Without the pictures, retype exactly the lines from the top of the entries below through the line that contains "A. Contractor shall".

────────

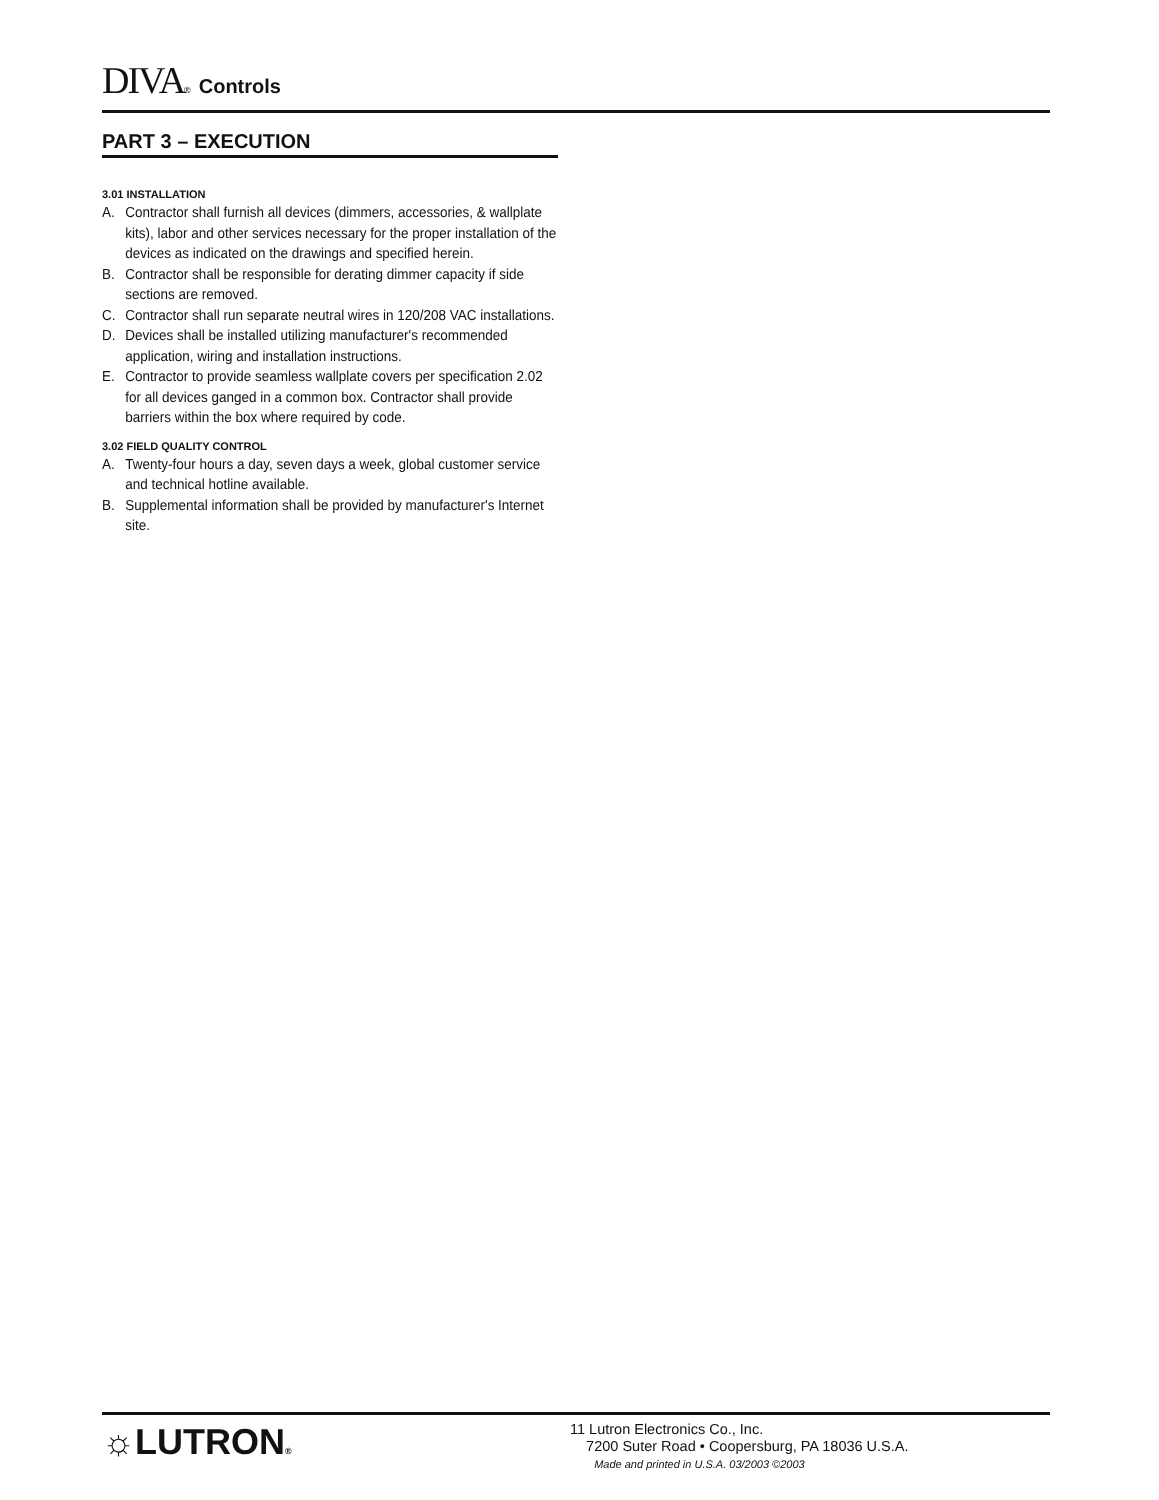DIVA® Controls
PART 3 – EXECUTION
3.01 INSTALLATION
A. Contractor shall furnish all devices (dimmers, accessories, & wallplate kits), labor and other services necessary for the proper installation of the devices as indicated on the drawings and specified herein.
B. Contractor shall be responsible for derating dimmer capacity if side sections are removed.
C. Contractor shall run separate neutral wires in 120/208 VAC installations.
D. Devices shall be installed utilizing manufacturer's recommended application, wiring and installation instructions.
E. Contractor to provide seamless wallplate covers per specification 2.02 for all devices ganged in a common box. Contractor shall provide barriers within the box where required by code.
3.02 FIELD QUALITY CONTROL
A. Twenty-four hours a day, seven days a week, global customer service and technical hotline available.
B. Supplemental information shall be provided by manufacturer's Internet site.
☼LUTRON®
11 Lutron Electronics Co., Inc.
7200 Suter Road • Coopersburg, PA 18036 U.S.A.
Made and printed in U.S.A. 03/2003 ©2003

────────

— Task result —
DIVA® Controls
PART 3 – EXECUTION
3.01 INSTALLATION
A. Contractor shall furnish all devices (dimmers, accessories, & wallplate kits), labor and other services necessary for the proper installation of the devices as indicated on the drawings and specified herein.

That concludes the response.